朴正熙元大統領の故郷で「セマウル」文言排除の動き

 慶尚北道亀尾市は、かつて朴正熙(パク・チョンヒ)政権下で進められた農村振興運動「セマウル運動」に由来する部署やイベントを廃止することを決めた。既存の「セマウル課」を廃止し、来年からは市が費用を支援するイベントでも「セマウル」の文言の使用を取りやめる。6月の統一地方選でで張世竜(チャン・セリョン)氏が市長に当選して以降の変化だ。

 亀尾市は市庁の組織を再編する条例案を明らかにし、11月8日まで市民の意見を公募する。
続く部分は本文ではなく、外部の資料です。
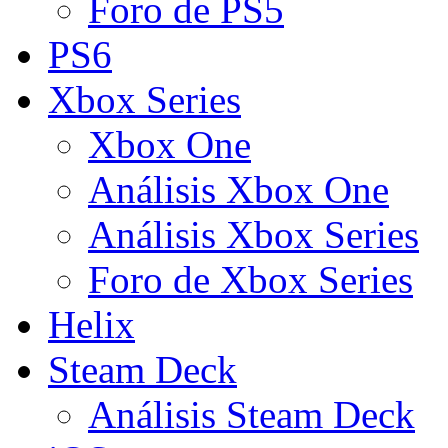
Foro de PS5
PS6
Xbox Series
Xbox One
Análisis Xbox One
Análisis Xbox Series
Foro de Xbox Series
Helix
Steam Deck
Análisis Steam Deck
市議会での審議を経て、来年にも施行したい構えだ。条例案によると、市は安全行政局傘下にあるセマウル課を廃止し、市民共同体課を新設する計画だ。同市関係者は「セマウルという名称を巡る、不必要な政治的論争が続いている。セマウル関連業務は市民共同体課で継続する予定だ」と説明した。

 亀尾市庁は1978年にセマウル課を設置した。亀尾市は朴正熙元大統領の故郷で、これまで「セマウル運動発祥の地」を名乗っていた。亀尾市庁はまた、来年から市が補助金を支給する全てのイベントで「セマウル」の名称使用を取りやめることにした。

 これに先立ち、張市長は今月16日、朴正熙元大統領の39回忌追悼式(10月26日)と生誕101年式典(11月14日)に出席しない意向を明らかにしていた。亀尾参与連帯など左派系市民団体は「特定の政治勢力の政治的行事に転落した追悼式や生誕祭で市庁が祭祀(さいし)を取り仕切ることは取りやめるべきだ」と主張してきた。張市長は朴正熙元大統領について、「歴史的評価よりも政治的論争に陥っているのが現実だ。時代の流れに沿って、変化すべきだ」と発言していた。